In S21, for each traversed operator, first consider its available node list, and if a node does not provide the kernel implementation of the current operator, then the current device is unavailable for that operator.
In S22, in the evaluation process, the greedy heuristic not only considers the estimated completion time of the operator waiting to be executed in each currently available node to estimate the estimated completion time of the current operator, but also considers the communication time when the input of the operator is transmitted from other nodes if the operator is placed in the current node.
The above embodiments are further explained as follows:
according to the invention, a more optimal model segmentation strategy can be automatically analyzed in the training process according to the waiting time after the calculation of each node is completed and by combining the type of the network model, the parameter data volume, the available memory of the system, the number of nodes and other parameters, so that the waiting time of the nodes in the next training round is reduced until the load of each node is balanced.

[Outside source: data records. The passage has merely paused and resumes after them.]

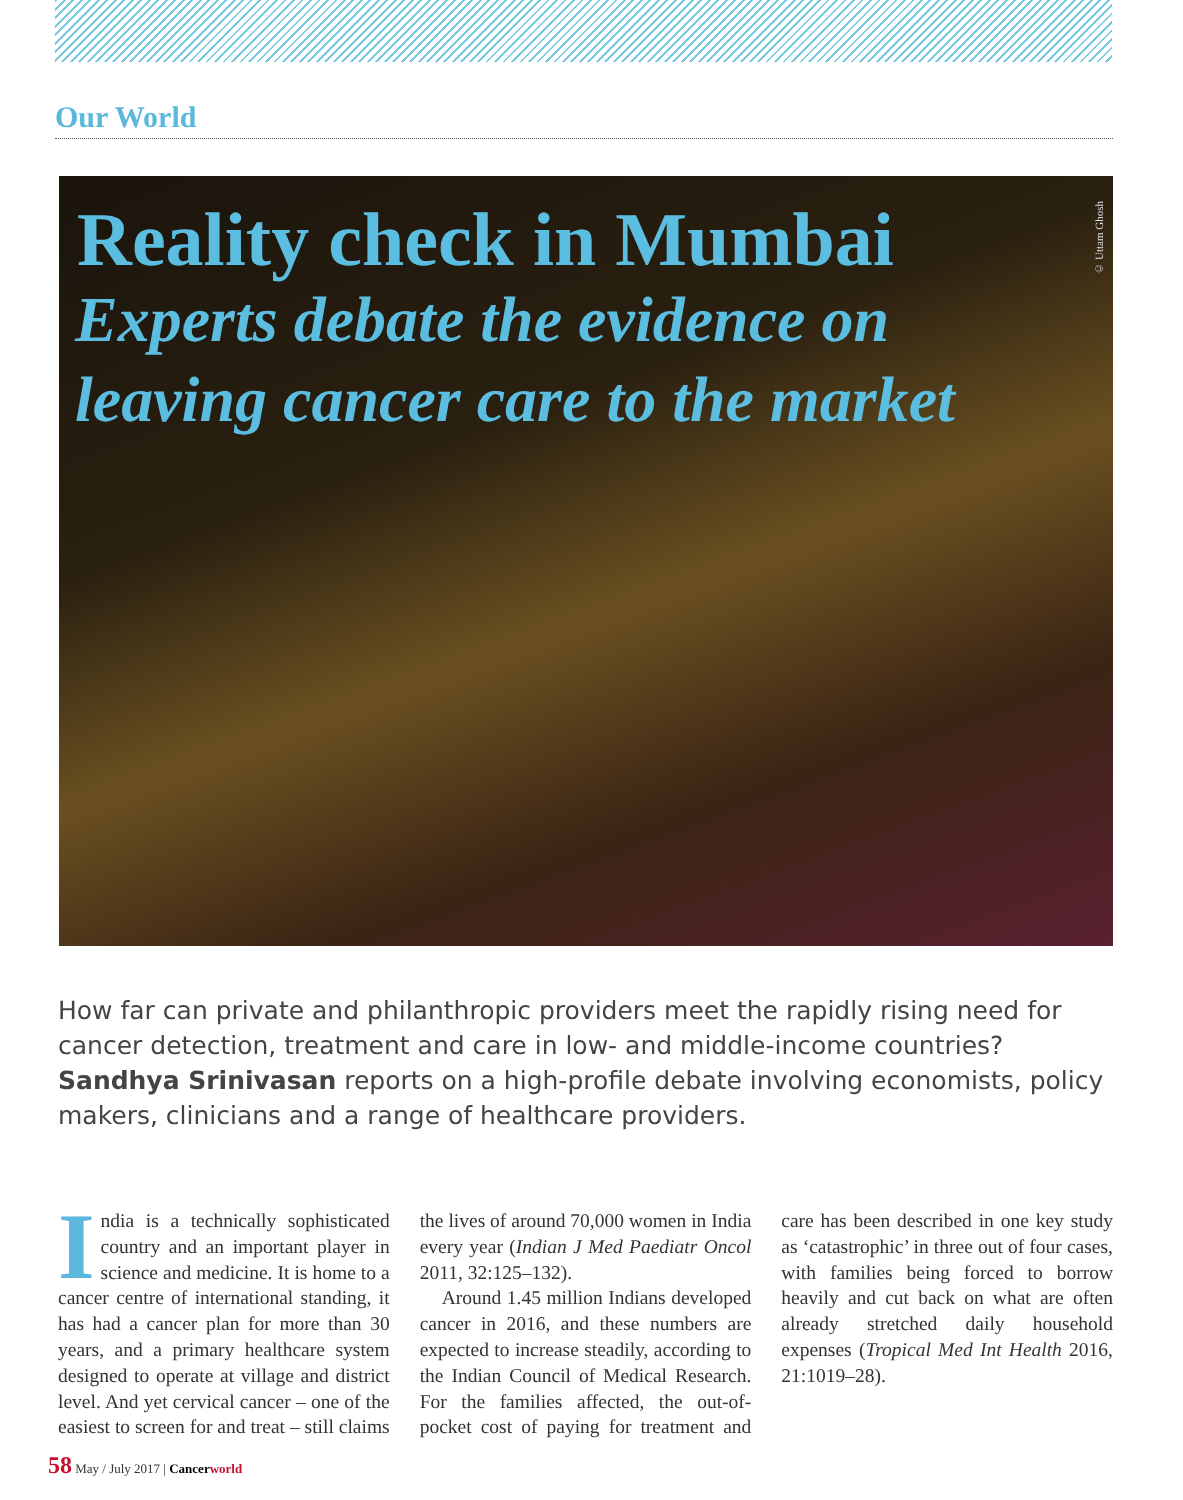Our World
Reality check in Mumbai
Experts debate the evidence on
leaving cancer care to the market
© Uttam Ghosh
How far can private and philanthropic providers meet the rapidly rising need for cancer detection, treatment and care in low- and middle-income countries? Sandhya Srinivasan reports on a high-profile debate involving economists, policy makers, clinicians and a range of healthcare providers.
India is a technically sophisticated country and an important player in science and medicine. It is home to a cancer centre of international standing, it has had a cancer plan for more than 30 years, and a primary healthcare system designed to operate at village and district level. And yet cervical cancer – one of the easiest to screen for and treat – still claims the lives of around 70,000 women in India every year (Indian J Med Paediatr Oncol 2011, 32:125–132).
Around 1.45 million Indians developed cancer in 2016, and these numbers are expected to increase steadily, according to the Indian Council of Medical Research. For the families affected, the out-of-pocket cost of paying for treatment and care has been described in one key study as ‘catastrophic’ in three out of four cases, with families being forced to borrow heavily and cut back on what are often already stretched daily household expenses (Tropical Med Int Health 2016, 21:1019–28).
58 May / July 2017 | Cancer world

The invention provides dynamic load balancing based on model parallelism, which comprises the steps of firstly constructing a cost model based on information such as model types, parameter quantity, network cluster topological bandwidth, node numbers and the like, modeling time based on calculation overhead and communication overhead of a memory, distributing operators for each node through a greedy heuristic algorithm, calculating approximate training time of different nodes of the model in a system under different segmentation strategies, and evaluating the load balancing degree of the current strategy.
Through the cost model, the calculation time required by the input, the output and the operation of each operator can be read, then the whole calculation graph is operated, finally, the greedy heuristic algorithm is used for allocating the operators to each node, and the allocation scheme can be used as the final allocation scheme in actual execution.
The cost model scheme carries out state simulation on all available computing nodes in the current node, then sequentially traverses the whole computing graph, firstly considers an available node list of each traversed operator, if a certain node does not provide kernel realization of the current operator, the current equipment is unavailable to the operator, and for the operators with a plurality of available nodes, a node allocation algorithm uses a greedy heuristic algorithm to evaluate the predicted completion time of the operators placed on each available node, so that the available node which is predicted to complete the current operator most quickly is selected as the computing node for mapping.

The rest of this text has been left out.